Blue Valley North’s Graham Mertz, the state’s top-rated recruit in the Class of 2019, per Rivals, is bound for North Carolina. Labette County’s Easton Dean, the fourth-rated prospect, committed to Iowa State. Last season’s No. 1 recruit, Jace Ruder from Norton, is at North Carolina.

The talent in Kansas is more spread out than in most states, but playing football means more to a player from the state than to one just coming here because he was blown off by the top schools close to home. Offering a scholarship to a player from Kansas just a tad less talented than one from elsewhere often is the better way to go.

You can’t fill a whole roster with Kansas players and expect to survive in the Big 12, but with good projecting skills, a coach can find prospects not as close to their ceilings as are prospects in year-round football states. Bill Snyder has proven that for years.

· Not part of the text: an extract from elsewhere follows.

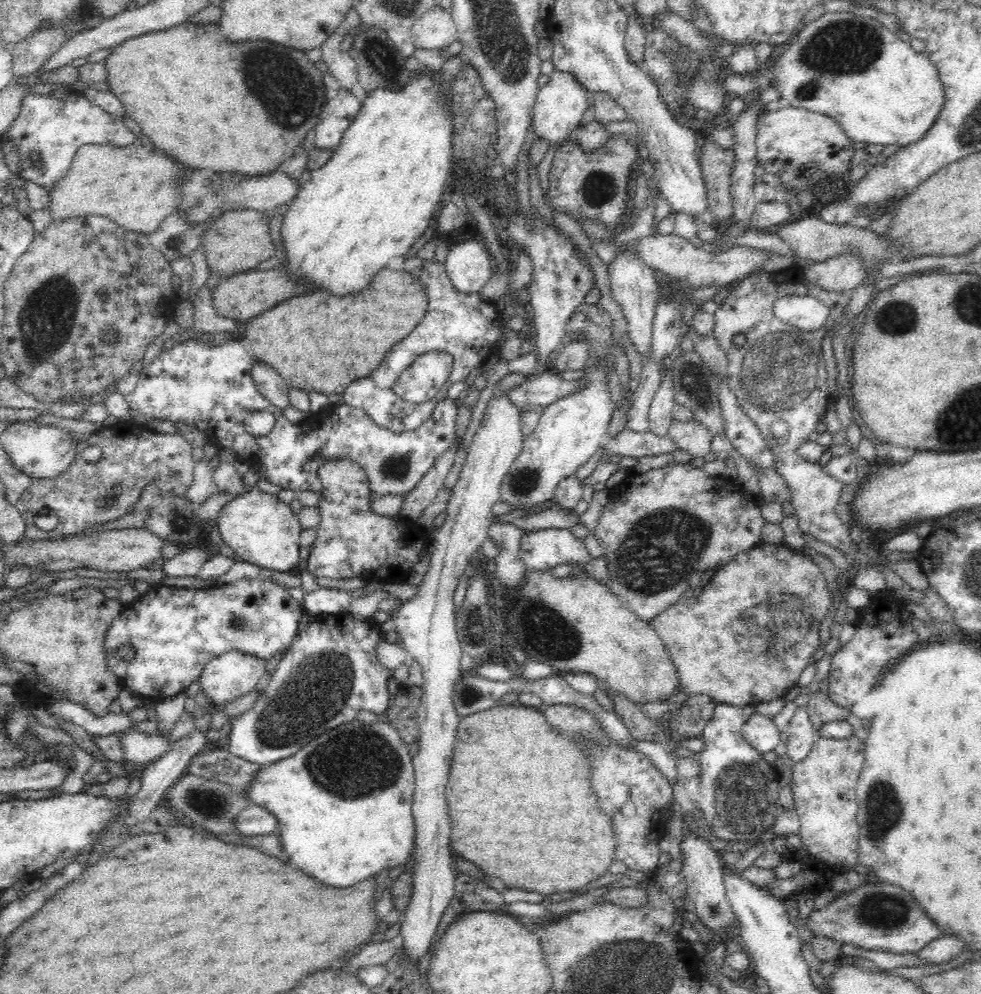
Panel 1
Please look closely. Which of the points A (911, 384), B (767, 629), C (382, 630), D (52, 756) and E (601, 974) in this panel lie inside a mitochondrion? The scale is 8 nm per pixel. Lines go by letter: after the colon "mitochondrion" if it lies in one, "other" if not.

Beaty didn’t succeed for a variety of reasons, ranging from recruiting too many transfers to too much turnover on his staff to never developing an offensive line or a quarterback.

His unintentional words from the introductory press conference proved to be his most prophetic. When going through a list of people he wanted to thank, Beaty said, “and certainly the search committee, who did a very thorough job and did a very professional job as they conducted this search. My condolences to them.”

Indeed.

The end all started at the beginning, when Beaty said the program would have a Kansas identity and then changed his mind.

It doesn’t matter whether the next KU coach says he will build his program first by ensuring that the top recruits from the state of Kansas stay at home. All that’s important is that he does so.